(SOURCE DATA):
.....
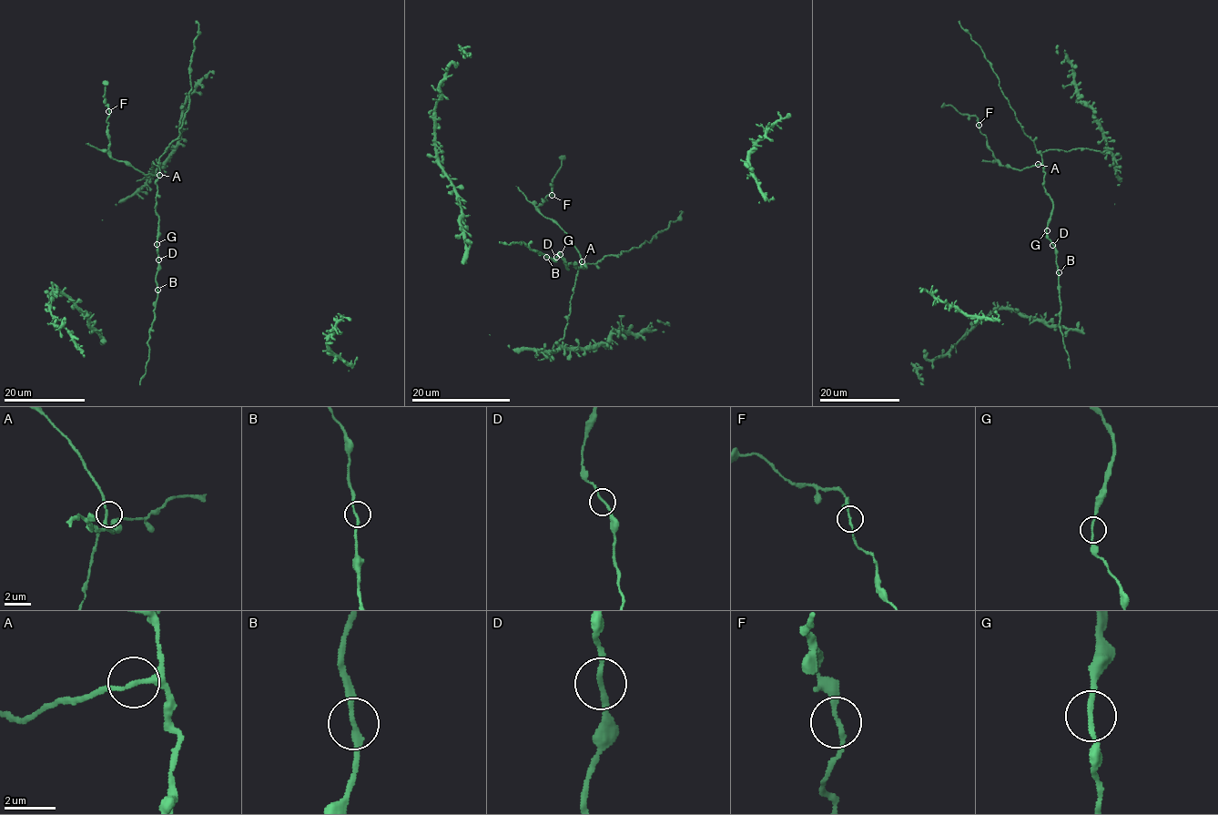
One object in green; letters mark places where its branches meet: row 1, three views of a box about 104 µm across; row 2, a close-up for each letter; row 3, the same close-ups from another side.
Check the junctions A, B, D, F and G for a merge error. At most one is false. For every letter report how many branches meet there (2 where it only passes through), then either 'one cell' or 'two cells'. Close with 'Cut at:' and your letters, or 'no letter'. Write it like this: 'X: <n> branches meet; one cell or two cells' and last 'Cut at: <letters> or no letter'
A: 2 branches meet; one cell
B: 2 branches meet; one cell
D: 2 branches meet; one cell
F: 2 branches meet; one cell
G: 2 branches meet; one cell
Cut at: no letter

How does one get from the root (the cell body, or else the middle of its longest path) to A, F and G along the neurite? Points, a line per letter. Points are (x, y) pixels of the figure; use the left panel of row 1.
.....
(TASK DESCRIPTION): In the records above, find each line holding "from" and copy it.

(WRITTEN ANSWER):
One object in green; letters mark places where its branches meet: row 1, three views of a box about 104 µm across; row 2, a close-up for each letter; row 3, the same close-ups from another side.
How does one get from the root (the cell body, or else the middle of its longest path) to A, F and G along the neurite? Points, a line per letter. Points are (x, y) pixels of the figure; use the left panel of row 1.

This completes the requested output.